Actually, there is a trick for efficiently solving problem 43, which is similar to an exercise from L. Ahlfors complex analysis (I don't have the actually exercise number on hand, but if someone asks, I will look it up and post it):
Since z^5 = 1, we have that 1 + z + z^2 + z^3 + 5z^4 + 4z^5 + 4z^6 + 4z^7 + 4z^8 + 5z^9 = 5 + 5z + 5z^2 + 5z^3 + 10z^4 = 5(1 + z + z^2 + z^3 + z^4) + 5z^4.
The trick is that, z(1 + z + z^2 + z^3 + z^4) = z + z^2 + z^3 + z^4 + z^5 = 1 + z + z^2 + z^3 + z^4.
Since z != 1, we conclude that we must have that 1 + z + z^2 + z^3 + z^4 = 0.
So we have 5(1 + z + z^2 + z^3 + z^4) + 5z^4 = 5*0 + 5z^4 = 5e^(8ip/5) = 5e^(3ip/5 + ip) = -5e^(3ip/5).
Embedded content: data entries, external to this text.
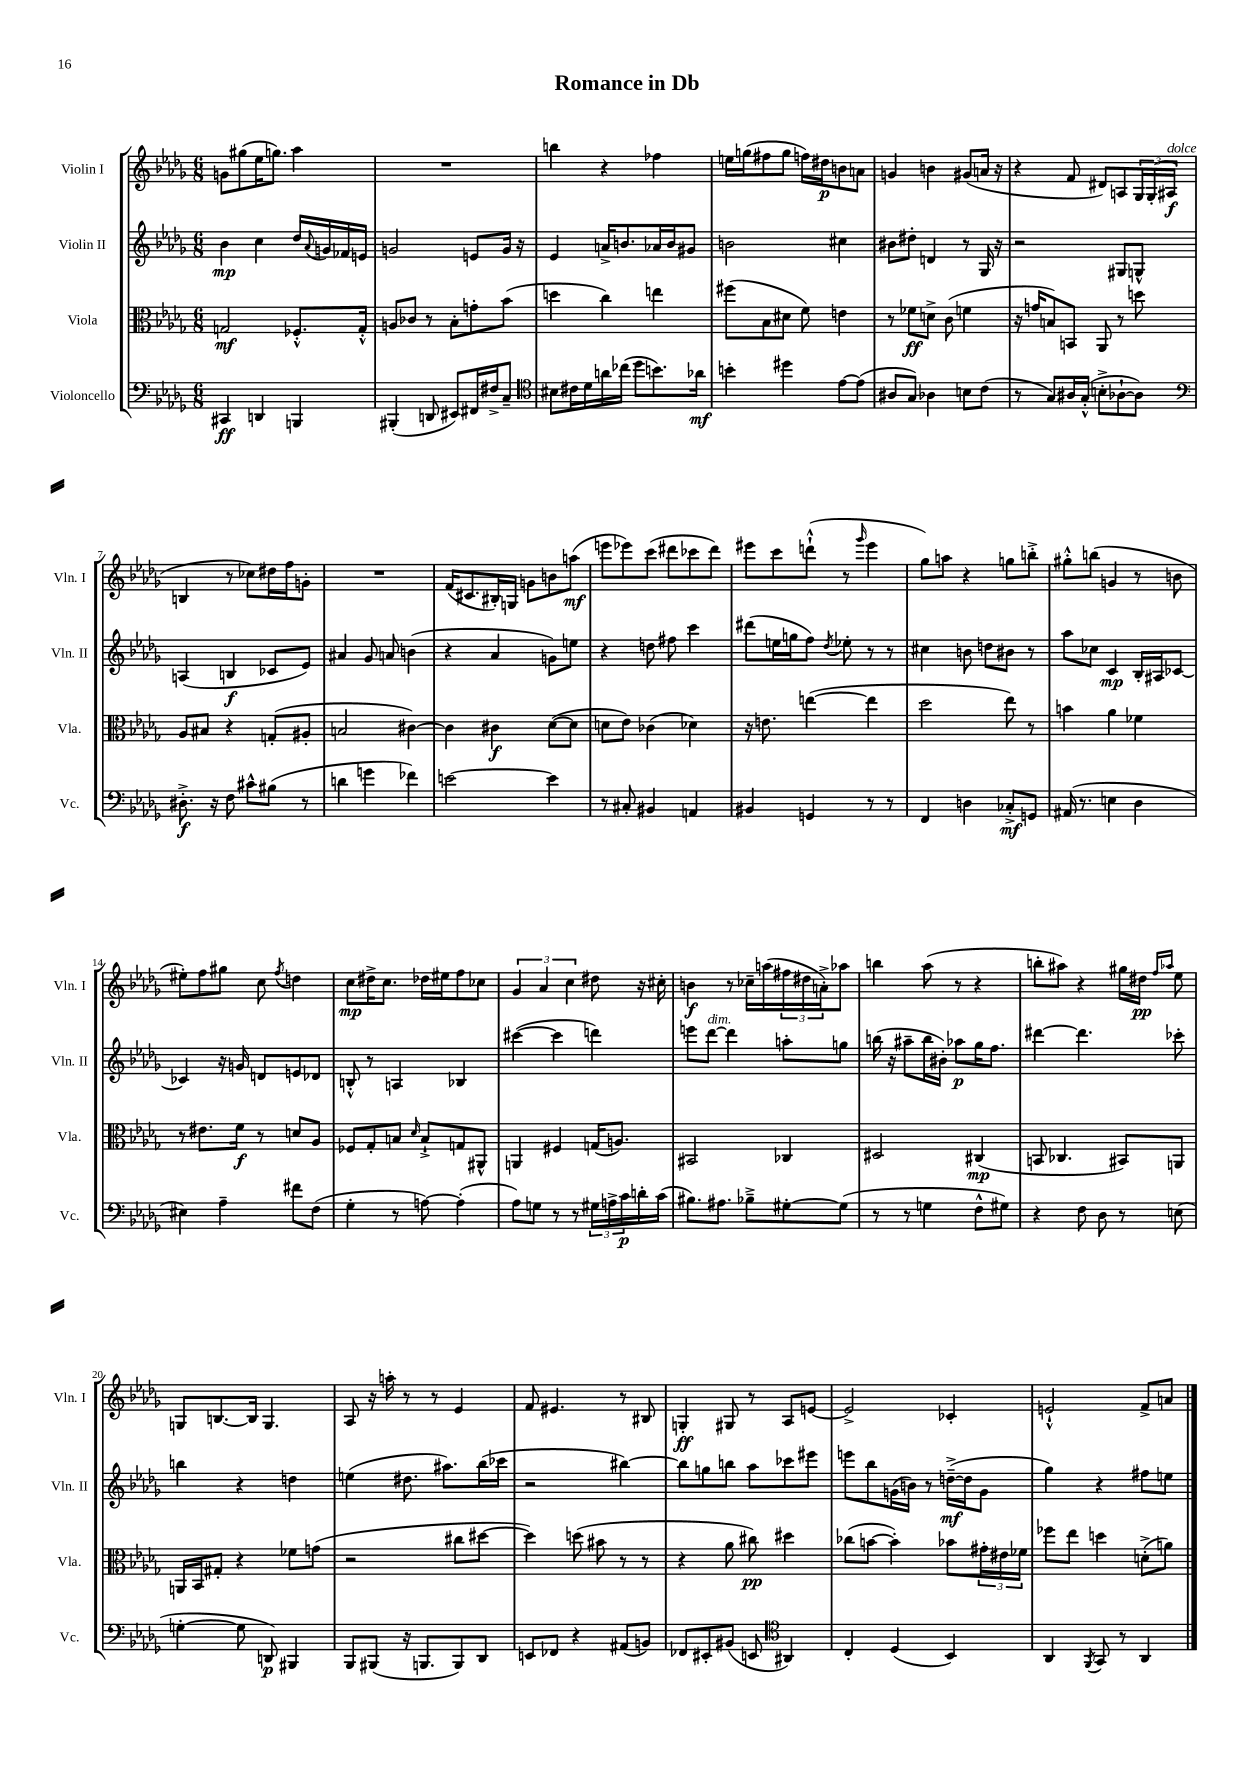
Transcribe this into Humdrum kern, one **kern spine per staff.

**kern	**dynam	**kern	**dynam	**kern	**dynam	**kern	**dynam
*part4	*part4	*part3	*part3	*part2	*part2	*part1	*part1
*staff4	*staff4	*staff3	*staff3	*staff2	*staff2	*staff1	*staff1
*I"Violoncello	*	*I"Viola	*	*I"Violin II	*	*I"Violin I	*
*I'Vc.	*	*I'Vla.	*	*I'Vln. II	*	*I'Vln. I	*
*clefF4	*	*clefC3	*	*clefG2	*	*clefG2	*
*k[b-e-a-d-g-]	*	*k[b-e-a-d-g-]	*	*k[b-e-a-d-g-]	*	*k[b-e-a-d-g-]	*
*M6/8	*	*M6/8	*	*M6/8	*	*M6/8	*
=1	=1	=1	=1	=1	=1	=1	=1
4CC#X/	ff	2Gn/	mf	4b-\	mp	8gn\L	.
.	.	.	.	.	.	(8gg#X\	.
4DDn/	.	.	.	4cc\	.	16ee-\K	.
.	.	.	.	.	.	8.ggn\J)	.
4BBBn/	.	8.F-X'^^/L	.	16dd-/LL	.	4aa-\	.
.	.	.	.	8qqa-/	.	.	.
.	.	.	.	16gn/	.	.	.
.	.	.	.	16f-X/	.	.	.
.	.	16G'^^/Jk	.	16en/JJ	.	.	.
=2	=2	=2	=2	=2	=2	=2	=2
(4BBB#X'/	.	8An/L	.	2gn/	.	2.r	.
.	.	8c-X/J	.	.	.	.	.
8DDn/	.	8r	.	.	.	.	.
8EE#X/L)	.	8B-'\L	.	.	.	.	.
16FF#X/L	.	8gn'\	.	8en/L	.	.	.
16F#X^/J	.	.	.	.	.	.	.
8C~/J	.	(8b-\J	.	16g/Jk	.	.	.
.	.	.	.	16r	.	.	.
=3	=3	=3	=3	=3	=3	=3	=3
*clefC4	*	*	*	*	*	*	*
8B#X\L	.	4ddn\	.	4e-/	.	4bbn\	.
16c#X\L	.	.	.	.	.	.	.
16d-\	.	.	.	.	.	.	.
16an\	.	4cc\)	.	16an^/KL	.	4r	.
(16cc-X\JJ	.	.	.	8.bn/	.	.	.
8dd-\L	.	.	.	.	.	.	.
8.bn\)	.	4een\	.	16a-X/L	.	4ff-X\	.
.	.	.	.	16b/J	.	.	.
.	.	.	.	8g#X/J	.	.	.
16a-X\Jk	mf	.	.	.	.	.	.
=4	=4	=4	=4	=4	=4	=4	=4
4bn'\	.	(8ff#X\L	.	2bn\	.	16een\LL	.
.	.	.	.	.	.	(16ggn\J	.
.	.	8B-\	.	.	.	8ff#X\	.
4dd#X\	.	8d#X\J	.	.	.	8gg\J	.
.	.	8f\)	.	.	.	16ffn\LL)	.
.	.	.	.	.	.	16dd#X\J	p
[8e-\L	.	4en\	.	4cc#X\	.	8bn\	.
(8e-\J]	.	.	.	.	.	8an\J	.
=5	=5	=5	=5	=5	=5	=5	=5
8A#X/L	.	8r	.	8b#X\L	.	4gn/	.
8G-/J)	.	8f-X\L	ff	8dd#X'\J	.	.	.
4A-X\	.	8dn^\J	.	4dn/	.	4bn\	.
.	.	(8c\	.	.	.	.	.
8Bn\L	.	4fn\	.	8r	.	(8g#X/L	.
(8c\J	.	.	.	16G-/	.	16an/Jk	.
.	.	.	.	16r	.	16r	.
=6	=6	=6	=6	=6	=6	=6	=6
8r	.	16r	.	2r	.	4r	.
.	.	16gn/KL	.	.	.	.	.
8G-/L)	.	8Bn/)	.	.	.	.	.
16A#X/L	.	8BBn/J	.	.	.	8f/	.
(16G-'^^/JJ	.	.	.	.	.	.	.
8Bn'^\L	.	8AA-/	.	.	.	8d#X/L)	.
[8A-X`\	.	8r	.	8G#X/L	.	8An/	.
8A-\J])	.	8ddn\	.	8Gn^^/J	.	24G-/L	.
.	.	.	.	.	.	(24G-'/	.
!	!	!	!	!	!	!LO:TX:a:i:t=dolce	!
.	.	.	.	.	.	24A#X/JJ	f
!!LO:LB:g=z
=7	=7	=7	=7	=7	=7	=7	=7
*clefF4	*	*	*	*	*	*	*
8.D#X'^\	f	8A-/L	.	(4An/	.	4Bn/	.
.	.	8B#X/J	.	.	.	.	.
16r	.	.	.	.	.	.	.
8F\	.	4r	.	4Bn/	f	8r	.
8c#X^^\L	.	.	.	.	.	8cc-X\L)	.
(8B#X\J	.	(8Gn'/L	.	8c-X/L	.	16dd#X\L	.
.	.	.	.	.	.	16ff\J	.
8r	.	8A#X'/J	.	8e-/J)	.	8gn'\J	.
=8	=8	=8	=8	=8	=8	=8	=8
4dn\	.	2Bn/	.	4a#X/	.	2.r	.
4gn\	.	.	.	8g-/	.	.	.
.	.	.	.	8an/	.	.	.
4f-X\)	.	[4c#X\)	.	(4bn\	.	.	.
=9	=9	=9	=9	=9	=9	=9	=9
[2en\	.	4c#\]	.	4r	.	(16f/KL	.
.	.	.	.	.	.	8.c#X/	.
.	.	4c#X\	f	4a-/	.	16B#X'/L)	.
.	.	.	.	.	.	16Gn/JJ	.
.	.	.	.	.	.	8gn\L	.
4e\]	.	([8d-\L	.	8gn\L)	.	8bn\	.
.	.	8d-\J]	.	8een\J	.	(8aan\J	mf
=10	=10	=10	=10	=10	=10	=10	=10
8r	.	8dn\L	.	4r	.	8eeen\L	.
8C#X'/	.	8e-\J)	.	.	.	8eee-X\)	.
4BB#X/	.	(4c-X\	.	8ddn\	.	(8ccc\J	.
.	.	.	.	8ff#X\	.	8ddd#X\L	.
4AAn/	.	4d-X\)	.	4ccc\	.	8ccc-X\	.
.	.	.	.	.	.	8ddd#\J)	.
=11	=11	=11	=11	=11	=11	=11	=11
4BB#X/	.	16r	.	(8ddd#X\L	.	8eee#X\L	.
.	.	8.en\	.	.	.	.	.
.	.	.	.	16een\L	.	8ccc\	.
.	.	.	.	16ggn\J	.	.	.
4GGn/	.	([4een\	.	8ff\J)	.	(8dddn`^^\J	.
.	.	.	.	8qdd-/	.	.	.
.	.	.	.	8ee-X'\	.	8r	.
.	.	.	.	.	.	16qqggg-/	.
8r	.	4ee\]	.	8r	.	4eee#\	.
8r	.	.	.	8r	.	.	.
=12	=12	=12	=12	=12	=12	=12	=12
4FF/	.	2dd-\	.	4cc#X\	.	8gg-\L)	.
.	.	.	.	.	.	8aan\J	.
4Dn\	.	.	.	8bn\	.	4r	.
.	.	.	.	8ddn\L	.	.	.
8C-X'^/L	mf	8ee-\)	.	8b#X\J	.	8ggn\L	.
8GGn/J	.	8r	.	8r	.	8bbn'^\J	.
=13	=13	=13	=13	=13	=13	=13	=13
(16AA#X/	.	4bn\	.	8aa-\L	.	8gg#X'^^\L	.
8.r	.	.	.	.	.	.	.
.	.	.	.	8cc-X\J	.	(8bbn\J	.
4En\	.	4a-\	.	4c/	mp	4gn/	.
4D-\	.	4f-X\	.	16B-'/LL	.	8r	.
.	.	.	.	16A#X/J	.	.	.
.	.	.	.	[8c-X/J	.	8bn\	.
!!LO:LB:g=z
=14	=14	=14	=14	=14	=14	=14	=14
4E#X\)	.	8r	.	4c-X/]	.	8ee#X'\L)	.
.	.	8.e#X\L	.	.	.	8ff\	.
4A-~\	.	.	.	16r	.	8gg#X\J	.
.	.	16f\Jk	f	16gn/	.	.	.
.	.	8r	.	8dn/L	.	8cc\	.
.	.	.	.	.	.	8qff/	.
8f#X\L	.	8dn/L	.	8en/	.	4ddn\	.
(8F\J	.	8A-/J	.	8d-X/J	.	.	.
=15	=15	=15	=15	=15	=15	=15	=15
4G-'\	.	8F-X/L	.	8Bn'^^/	.	8cc\L	mp
.	.	8G-'/	.	8r	.	16dd#X^\K	.
.	.	.	.	.	.	8.cc\J	.
8r	.	8Bn/J	.	4An/	.	.	.
.	.	16qqd-/	.	.	.	.	.
[8An\)	.	8B`^/L	.	.	.	16dd-X\LL	.
.	.	.	.	.	.	16ee#X\J	.
(4A'\]	.	8Gn/	.	4B-X/	.	8ff\	.
.	.	8AA#X^^/J	.	.	.	8cc-X\J	.
=16	=16	=16	=16	=16	=16	=16	=16
8A-\L)	.	4AAn/	.	([4ccc#X\	.	6g-/	.
8Gn\J	.	.	.	.	.	.	.
.	.	.	.	.	.	6a-/	.
8r	.	4F#X/	.	4ccc#\]	.	.	.
.	.	.	.	.	.	6cc\	.
8r	.	.	.	.	.	.	.
24G#X\LL	.	(16Gn/KL	.	4dddn\)	.	8dd#X\	.
24An^\	.	.	.	.	.	.	.
.	.	8.An/J)	.	.	.	.	.
24c\	p	.	.	.	.	.	.
16dn'\	.	.	.	.	.	16r	.
(16c\JJ	.	.	.	.	.	16cc#X'\	.
=17	=17	=17	=17	=17	=17	=17	=17
8.B#X\L)	.	2BB#X/	.	8eeen\L	.	4bn\	f
!	!	!	!	!LO:TX:a:i:t=dim.	!	!	!
.	.	.	.	[8ddd-\J	.	.	.
8.A#X\J	.	.	.	.	.	.	.
.	.	.	.	4ddd-\]	.	8r	.
8B-X~^\L	.	.	.	.	.	16cc-X~\LL	.
.	.	.	.	.	.	(16aan\	.
[8G#X'\	.	4C-X/	.	8aan'\L	.	24ff#X\	.
.	.	.	.	.	.	24dd#X\	.
.	.	.	.	.	.	24an'^\J)	.
(8G#\J]	.	.	.	8ggn\J	.	8aa-X\J	.
=18	=18	=18	=18	=18	=18	=18	=18
8r	.	2D#X/	.	(16bbn\	.	4bbn\	.
.	.	.	.	16r	.	.	.
8r	.	.	.	8aa#X~\L	.	.	.
4Gn\	.	.	.	16bb\L	.	(8aa-\	.
.	.	.	.	16b#X'\JJ)	.	.	.
.	.	.	.	8aa-X\L	p	8r	.
8F^^\L	.	(4C#X/	mp	16gg-\K	.	4r	.
.	.	.	.	8.ff\J	.	.	.
8G#X\J)	.	.	.	.	.	.	.
=19	=19	=19	=19	=19	=19	=19	=19
4r	.	8BBn/	.	[4ddd#X\	.	8bbn'\L	.
.	.	4.C-X/	.	.	.	8aa#X\J)	.
8F\	.	.	.	4.ddd#\]	.	4r	.
8D-\	.	.	.	.	.	.	.
8r	.	8BB#X/L)	.	.	.	16gg#X\LL	.
.	.	.	.	.	.	16dd#X\JJ	pp
.	.	.	.	.	.	16qqff/LL	.
.	.	.	.	.	.	16qqaa-X/JJ	.
(8En\	.	8AAn/J	.	8ccc-X'\	.	8ee-\	.
!!LO:LB:g=z
=20	=20	=20	=20	=20	=20	=20	=20
[4Gn'\	.	16AAn/LL	.	4bbn\	.	8Gn/L	.
.	.	16BB-/J	.	.	.	.	.
.	.	8G#X'/J	.	.	.	[8.Bn/	.
8G\]	.	4r	.	4r	.	.	.
.	.	.	.	.	.	16B/Jk]	.
8DDn/)	p	.	.	.	.	4.G/	.
4BBB#X/	.	8f-X\L	.	4ddn\	.	.	.
.	.	(8gn\J	.	.	.	.	.
=21	=21	=21	=21	=21	=21	=21	=21
8BBB-/L	.	2r	.	(4een\	.	8A-/	.
(8BBB#X/J	.	.	.	.	.	16r	.
.	.	.	.	.	.	16aan'\	.
16r	.	.	.	8.dd#X\	.	8r	.
8.BBBn/L	.	.	.	.	.	.	.
.	.	.	.	.	.	8r	.
.	.	.	.	8.aa#X\L)	.	.	.
8BBB/)	.	8cc#X\L	.	.	.	4e-/	.
8DD-/J	.	[8dd#X\J	.	(16bb-\L	.	.	.
.	.	.	.	16ccc-X\JJ	.	.	.
=22	=22	=22	=22	=22	=22	=22	=22
8EEn/L	.	4dd#\])	.	2r	.	8f/	.
8FF-X/J	.	.	.	.	.	4.e#X/	.
4r	.	(8ddn\	.	.	.	.	.
.	.	8b#X\	.	.	.	.	.
(8AA#X/L	.	8r	.	[4bb#X\)	.	8r	.
8BBn/J)	.	8r	.	.	.	8B#X/	.
=23	=23	=23	=23	=23	=23	=23	=23
8FF-X/L	.	4r	.	8bb#\L]	.	4Gn'/	ff
8EE#X'/	.	.	.	8ggn\	.	.	.
(8BB#X/J	.	8a-\	.	8bbn\J	.	8G#X/	.
8EEn/	.	8cc#X\)	pp	8aa-\L	.	8r	.
*clefC4	*	*	*	*	*	*	*
4AA#X/)	.	4dd#X\	.	8ccc-X\	.	8A-/L	.
.	.	.	.	8eee#X\J	.	[8en/J	.
=24	=24	=24	=24	=24	=24	=24	=24
4C'/	.	(8cc-X\L	.	8eeen\L	.	2e^/]	.
.	.	[8bn\J	.	8bb-\	.	.	.
(4D-/	.	4b'\])	.	(16gn\L	.	.	.
.	.	.	.	16bn\JJ)	.	.	.
.	.	.	.	8r	.	.	.
4BB-/)	.	8b-X\L	.	([16ddn~^\LL	mf	4c-X'/	.
.	.	.	.	16dd\J]	.	.	.
.	.	24g#X'\L	.	8g\J	.	.	.
.	.	24e#X\	.	.	.	.	.
.	.	24f-X\JJ	.	.	.	.	.
=25	=25	=25	=25	=25	=25	=25	=25
4AA-/	.	8ff-X\L	.	4gg-\)	.	2en`^^/	.
.	.	8ee-\J	.	.	.	.	.
8qFF/	.	.	.	.	.	.	.
8GG-/	.	4ddn\	.	4r	.	.	.
8r	.	.	.	.	.	.	.
4AA-/	.	(8dn'^\L	.	8ff#X\L	.	8f^/L	.
.	.	8an\J)	.	8een\J	.	8an/J	.
==	==	==	==	==	==	==	==
*-	*-	*-	*-	*-	*-	*-	*-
Where p = pie.
I dont know if that's what you had in mind, or if it is common enough to not consider it as a trick, but that's what I had in mind when I first came across the problem. However, by the construction of the problem, it seems apparent that they were looking for something like this.